(Information begins)

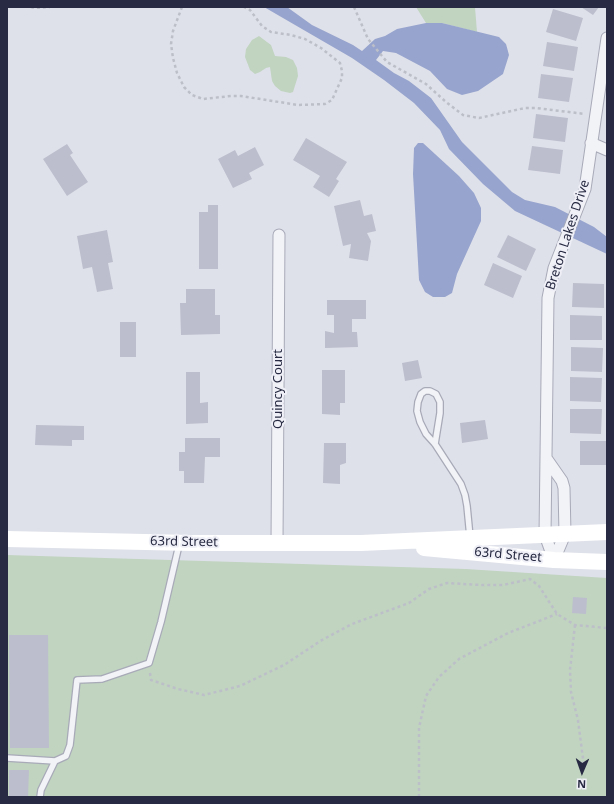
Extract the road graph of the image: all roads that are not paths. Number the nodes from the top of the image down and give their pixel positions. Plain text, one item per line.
1 (607, 38) edge
2 (591, 143) junction
3 (607, 150) edge
4 (279, 235) dead end
5 (435, 444) junction
6 (546, 458) junction
7 (607, 532) edge
8 (565, 534) junction
9 (545, 535) junction
10 (470, 538) junction
11 (7, 540) edge
12 (179, 542) junction
13 (277, 543) junction
14 (361, 543) junction
15 (554, 560) junction
16 (607, 562) edge
17 (7, 758) edge
18 (55, 761) junction
19 (40, 797) edge

1 - 2 street, Breton Lakes Drive
2 - 3 street
2 - 6 street, Breton Lakes Drive
4 - 13 street, Quincy Court
5 - 5 lane
5 - 10 lane
6 - 8 street
6 - 9 street, Breton Lakes Drive
7 - 8 street, 63rd Street
8 - 9 street, 63rd Street
8 - 15 street
9 - 10 street, 63rd Street
9 - 15 street
10 - 14 street, 63rd Street
11 - 12 street, 63rd Street
12 - 13 street, 63rd Street
12 - 18 lane
13 - 14 street, 63rd Street
14 - 15 street, 63rd Street
15 - 16 street, 63rd Street
17 - 18 lane
18 - 19 lane

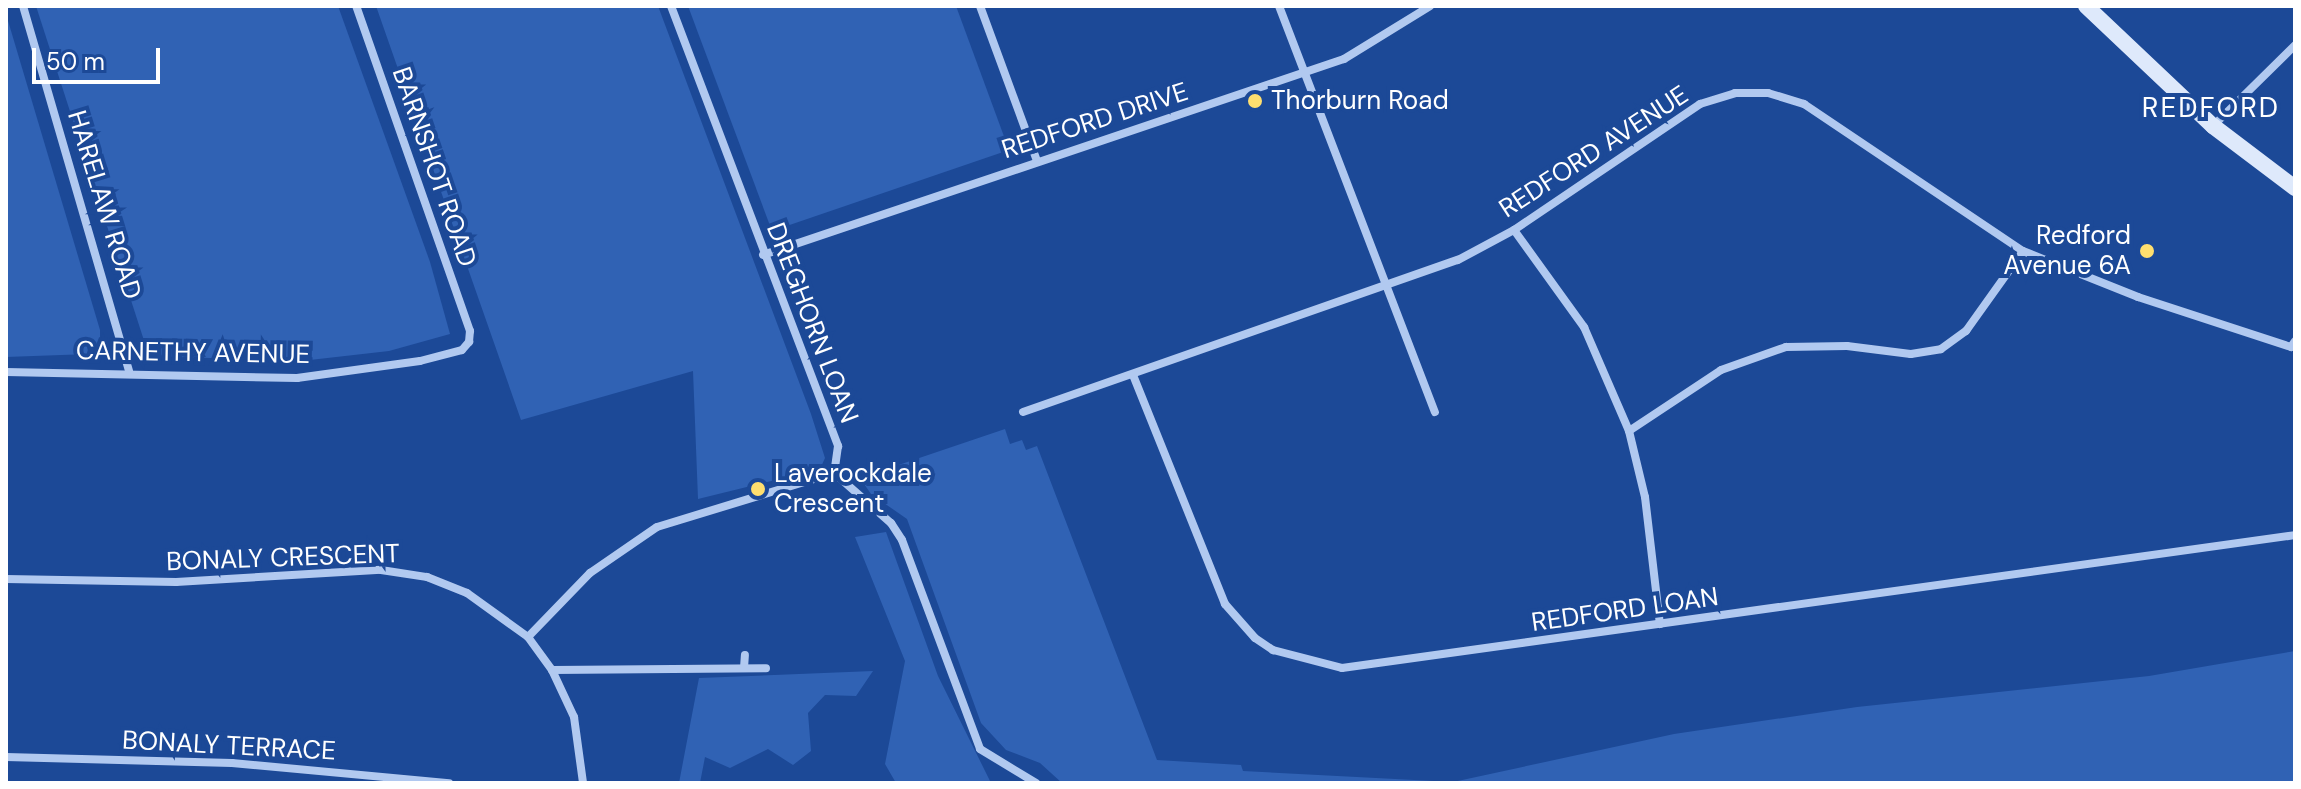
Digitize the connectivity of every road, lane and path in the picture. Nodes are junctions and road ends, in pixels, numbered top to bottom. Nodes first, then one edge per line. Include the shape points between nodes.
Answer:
1 (23, 6) edge
2 (356, 6) edge
3 (671, 6) edge
4 (980, 6) edge
5 (1279, 6) edge
6 (1430, 6) edge
7 (2086, 6) edge
8 (2295, 45) edge
9 (1304, 74) junction
10 (2213, 126) junction
11 (1037, 161) junction
12 (2295, 188) edge
13 (1514, 230) junction
14 (2023, 251) junction
15 (763, 255) junction
16 (1387, 287) junction
17 (469, 342) joint
18 (2294, 346) edge
19 (129, 371) junction
20 (6, 372) edge
21 (1133, 375) junction
22 (1023, 412) dead end
23 (1435, 412) dead end
24 (1629, 431) junction
25 (834, 473) junction
26 (2295, 535) edge
27 (6, 579) edge
28 (1660, 624) junction
29 (528, 637) junction
30 (745, 655) dead end
31 (744, 668) junction
32 (766, 668) dead end
33 (552, 670) junction
34 (6, 757) edge
35 (449, 783) edge
36 (583, 783) edge
37 (1036, 783) edge

1 - 19 street, HARELAW ROAD
2 - 17 street, BARNSHOT ROAD via 470,331
3 - 15 street, DREGHORN LOAN
4 - 11 street
5 - 9 street
6 - 9 street, REDFORD DRIVE via 1344,59
7 - 10 main road
8 - 10 street
9 - 11 street, REDFORD DRIVE
9 - 16 street
10 - 12 main road
11 - 15 street, REDFORD DRIVE
13 - 14 street, REDFORD AVENUE via 1700,104 1735,93 1768,93 1804,104
13 - 16 street, REDFORD AVENUE
13 - 24 street via 1584,327
14 - 18 street, REDFORD AVENUE via 2138,297
14 - 24 street via 1966,331 1941,349 1911,354 1847,346 1786,347 1721,370
15 - 25 street, DREGHORN LOAN via 838,446
16 - 21 street, REDFORD AVENUE
16 - 23 street
17 - 19 street, CARNETHY AVENUE via 462,350 420,361 297,378
19 - 20 street, CARNETHY AVENUE
21 - 22 street, REDFORD AVENUE
21 - 28 street, REDFORD LOAN via 1214,584 1239,622 1273,650 1320,665 1367,668
24 - 28 street via 1645,497
25 - 29 street via 657,527 590,573
25 - 37 street via 891,523 902,540 980,749
26 - 28 street, REDFORD LOAN
27 - 29 street, BONALY CRESCENT via 176,582 381,570 427,577 467,593
29 - 33 street, BONALY CRESCENT
30 - 31 street
31 - 32 street
31 - 33 street
33 - 36 street, BONALY CRESCENT via 574,717
34 - 35 street, BONALY TERRACE via 232,763

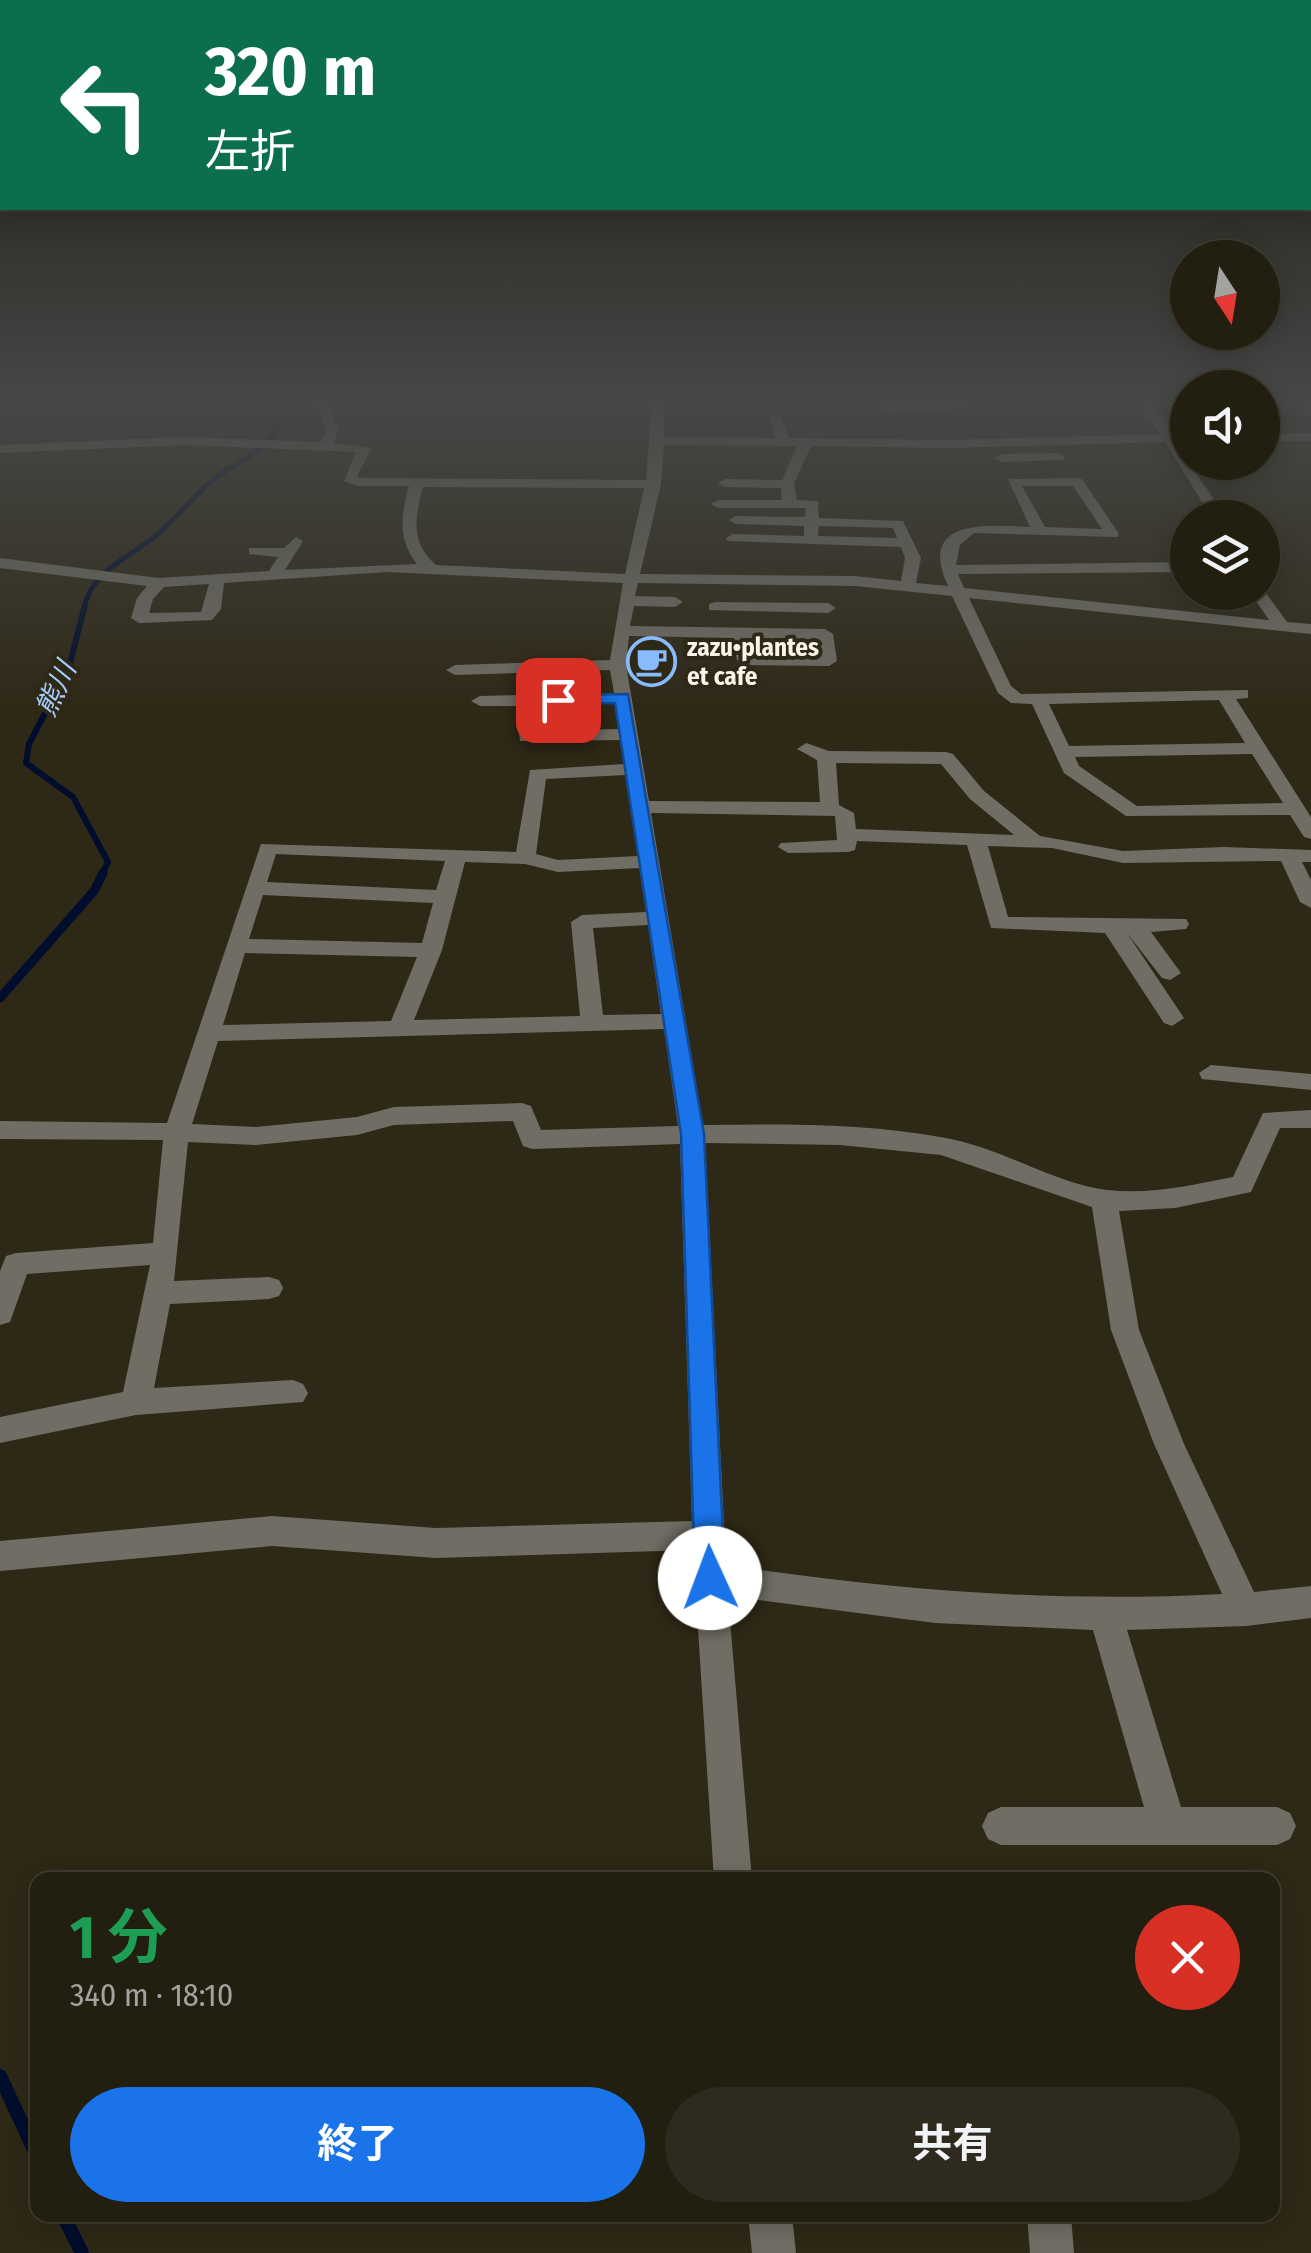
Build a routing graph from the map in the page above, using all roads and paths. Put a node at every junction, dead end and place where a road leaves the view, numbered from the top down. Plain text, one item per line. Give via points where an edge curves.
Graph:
1 (413, 504) edge
2 (649, 504) edge
3 (812, 504) edge
4 (1025, 504) edge
5 (1092, 504) edge
6 (736, 520) dead end
7 (812, 522) junction
8 (1040, 531) junction
9 (733, 538) dead end
10 (811, 540) junction
11 (904, 543) junction
12 (254, 551) dead end
13 (0, 563) edge
14 (1170, 566) edge
15 (432, 570) junction
16 (948, 570) junction
17 (275, 574) junction
18 (217, 579) junction
19 (776, 580) junction
20 (159, 583) junction
21 (908, 586) junction
22 (629, 590) junction
23 (959, 593) junction
24 (675, 602) dead end
25 (715, 607) dead end
26 (780, 608) junction
27 (828, 608) dead end
28 (1271, 610) edge
29 (1282, 625) junction
30 (1311, 629) edge
31 (620, 631) junction
32 (742, 632) junction
33 (784, 633) junction
34 (618, 665) junction
35 (454, 670) dead end
36 (622, 698) junction
37 (1038, 699) junction
38 (525, 700) junction
39 (480, 702) dead end
40 (629, 734) junction
41 (1258, 748) junction
42 (1063, 752) junction
43 (636, 769) junction
44 (641, 807) junction
45 (830, 808) junction
46 (1296, 809) junction
47 (1133, 812) junction
48 (1311, 832) edge
49 (846, 836) junction
50 (976, 837) junction
51 (1034, 841) junction
52 (788, 847) dead end
53 (456, 856) junction
54 (1300, 856) edge
55 (525, 858) junction
56 (1157, 858) junction
57 (650, 861) junction
58 (255, 888) junction
59 (446, 897) junction
60 (1311, 902) edge
61 (660, 918) junction
62 (1178, 924) dead end
63 (1136, 926) junction
64 (1112, 927) junction
65 (236, 946) junction
66 (430, 950) junction
67 (1170, 974) dead end
68 (1172, 1018) dead end
69 (677, 1021) junction
70 (592, 1022) junction
71 (400, 1027) junction
72 (209, 1033) junction
73 (1212, 1074) dead end
74 (1311, 1082) edge
75 (1311, 1119) edge
76 (0, 1130) edge
77 (176, 1134) junction
78 (692, 1134) junction
79 (1104, 1200) junction
80 (166, 1253) junction
81 (269, 1288) dead end
82 (158, 1292) junction
83 (0, 1314) edge
84 (293, 1393) dead end
85 (136, 1402) junction
86 (0, 1430) edge
87 (708, 1534) junction
88 (0, 1556) edge
89 (710, 1578) junction
90 (1311, 1602) edge
91 (1246, 1610) junction
92 (1106, 1617) junction
93 (1168, 1825) junction
94 (1001, 1826) dead end
95 (1277, 1826) dead end
96 (732, 1872) edge
97 (771, 2222) edge
98 (1050, 2222) edge
99 (774, 2253) edge
100 (1052, 2253) edge

1 - 15 street via 406,536
2 - 22 street
3 - 7 street
4 - 8 street
5 - 8 street via 1112,534
6 - 7 street
7 - 10 street
7 - 11 street via 898,524
8 - 16 street via 972,529 957,535
9 - 10 street
10 - 11 street
11 - 21 street via 913,558
12 - 17 street via 293,547
13 - 20 street
14 - 16 street
15 - 17 street
15 - 22 street
16 - 23 street
17 - 18 street
18 - 20 street
18 - 20 street via 206,617 139,618
19 - 21 street
19 - 22 street
19 - 26 street
21 - 23 street
22 - 24 street
22 - 31 street
23 - 29 street
23 - 37 street via 1004,689 1018,699
25 - 26 street
26 - 27 street
26 - 33 street
28 - 29 street
29 - 30 street
31 - 32 street
31 - 34 street
32 - 33 street
32 - 33 street via 745,660 829,661 825,634
34 - 35 street
34 - 36 street
36 - 38 street
36 - 40 street
37 - 41 street via 1233,694
37 - 42 street
38 - 39 street
38 - 40 street via 526,737
40 - 43 street
41 - 42 street
41 - 46 street
42 - 47 street via 1071,769
43 - 44 street
43 - 55 street via 538,774
44 - 45 street
44 - 57 street
45 - 49 street via 844,813
45 - 51 street via 816,753 946,758 977,795
46 - 47 street
46 - 48 street
47 - 56 street
49 - 50 street
49 - 52 street via 848,846
50 - 51 street
50 - 64 street via 999,924
51 - 56 street
53 - 55 street
53 - 58 street via 268,848
53 - 59 street
54 - 56 street
54 - 60 street
55 - 57 street via 558,866
57 - 61 street
58 - 59 street
58 - 65 street
59 - 66 street
61 - 69 street
61 - 70 street via 582,922
62 - 63 street
63 - 64 street
63 - 67 street
64 - 68 street
65 - 66 street
65 - 72 street
66 - 71 street
69 - 70 street
69 - 78 street
70 - 71 street
71 - 72 street
72 - 77 street
73 - 74 street
75 - 79 street via 1272,1119 1242,1185 1144,1203
76 - 77 street
77 - 78 street via 256,1136 394,1116 522,1112 532,1140
77 - 80 street
78 - 79 street via 946,1146
78 - 87 street
79 - 91 street via 1125,1330
80 - 82 street
80 - 83 street via 16,1264
81 - 82 street
82 - 85 street
84 - 85 street
85 - 86 street
87 - 88 street via 436,1543 272,1531
87 - 89 street
89 - 92 street via 789,1591
89 - 96 street
90 - 91 street
91 - 92 street
92 - 93 street
93 - 94 street
93 - 95 street
97 - 99 street
98 - 100 street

(Information ends)

▶ **Work instructions**: Copy out, from the listing above, every line that contains the string "points".

▶ **Answer to this exercise**:
Digitize the connectivity of every road, lane and path in the picture. Nodes are junctions and road ends, in pixels, numbered top to bottom. Nodes first, then one edge per line. Include the shape points between nodes.
Build a routing graph from the map in the page above, using all roads and paths. Put a node at every junction, dead end and place where a road leaves the view, numbered from the top down. Plain text, one item per line. Give via points where an edge curves.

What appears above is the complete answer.